En mucho de todo esto hay un espíritu de división que alienta una visión maniquea del mundo, como bien dijo Fernando Carvallo en RPP el martes pasado: la idea de que el mundo está dividido en estancos cerrados; es decir, minería versus agricultura, grandes empresas versus pequeñas, ricos contra pobres. Esta visión ingenua y absurda del mundo en algunos grupos, adscrita en una cultura de la desconfianza, es el caldo de cultivo perfecto para los apetitos particulares de otros que piensan menos pero ambicionan más. Es allí donde aparecen los botines económicos o de poder.
En este panorama, la conducta de un partido de larga trayectoria moral como Acción Popular es una decepción particular. Solo el alcalde Jorge Muñoz tuvo la valentía de decir el mismo martes, con claridad e inteligencia, lo que pensaba. El miércoles pasado, en el noticiero del canal siete, el presidente del partido afirmó que la bancada se había equivocado con su voto. Luego la conferencia del presidente del Congreso el mismo miércoles fue vacía y errática, en medio de su aspereza. El partido del presidente Belaunde, hoy dividido y disperso, no se merecía estos herederos en el Congreso.

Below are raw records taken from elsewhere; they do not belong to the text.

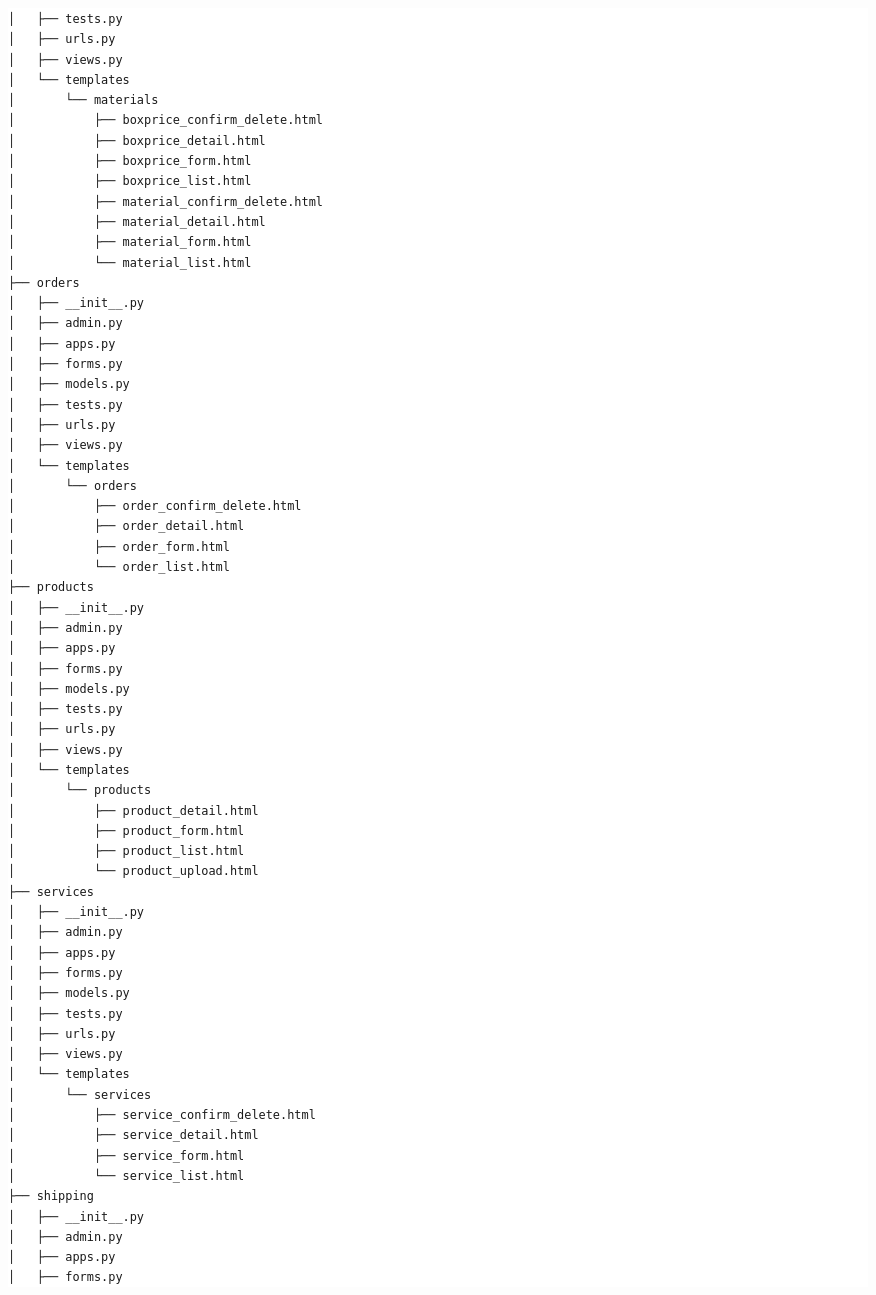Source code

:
 ```
│   ├── tests.py
│   ├── urls.py
│   ├── views.py
│   └── templates
│       └── materials
│           ├── boxprice_confirm_delete.html
│           ├── boxprice_detail.html
│           ├── boxprice_form.html
│           ├── boxprice_list.html
│           ├── material_confirm_delete.html
│           ├── material_detail.html
│           ├── material_form.html
│           └── material_list.html
├── orders
│   ├── __init__.py
│   ├── admin.py
│   ├── apps.py
│   ├── forms.py
│   ├── models.py
│   ├── tests.py
│   ├── urls.py
│   ├── views.py
│   └── templates
│       └── orders
│           ├── order_confirm_delete.html
│           ├── order_detail.html
│           ├── order_form.html
│           └── order_list.html
├── products
│   ├── __init__.py
│   ├── admin.py
│   ├── apps.py
│   ├── forms.py
│   ├── models.py
│   ├── tests.py
│   ├── urls.py
│   ├── views.py
│   └── templates
│       └── products
│           ├── product_detail.html
│           ├── product_form.html
│           ├── product_list.html
│           └── product_upload.html
├── services
│   ├── __init__.py
│   ├── admin.py
│   ├── apps.py
│   ├── forms.py
│   ├── models.py
│   ├── tests.py
│   ├── urls.py
│   ├── views.py
│   └── templates
│       └── services
│           ├── service_confirm_delete.html
│           ├── service_detail.html
│           ├── service_form.html
│           └── service_list.html
├── shipping
│   ├── __init__.py
│   ├── admin.py
│   ├── apps.py
│   ├── forms.py
```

En presentaciones y entrevistas recientes, la periodista Rosa María Palacios ha llegado a una conclusión muy razonable. El proyecto de las bancadas congresales supone vacar al presidente en los próximos meses, reformar la Constitución para reelegirse y tomar como trofeo las elecciones del año entrante. Con un presidente con un alto índice de popularidad, esta sería una movida arriesgada. Sin embargo, las protestas callejeras se frenarían por las restricciones de la pandemia. No es una suposición descaminada.
El interés prioritario hoy es asistir a toda la población vulnerable. Las dificultades médicas en las zonas más remotas del país son inaceptables e infinitas y todo lo que pueda hacer el Gobierno y las instituciones para remediar el dolor y el desamparo va a ser insuficiente. Tenemos una multitud de héroes anónimos en estas circunstancias.
Y mientras tanto, lejos de estas urgencias, los personajes políticos cambian pero el juego es el mismo. Es difícil definir esta situación del Congreso pero por ahora se me ocurre que se trata de un suicidio moral. Quieren acabar con Vizcarra pero podrían hacer que aumente su popularidad. Los de Fuerza Popular ya lo sabían y eso explica su voto.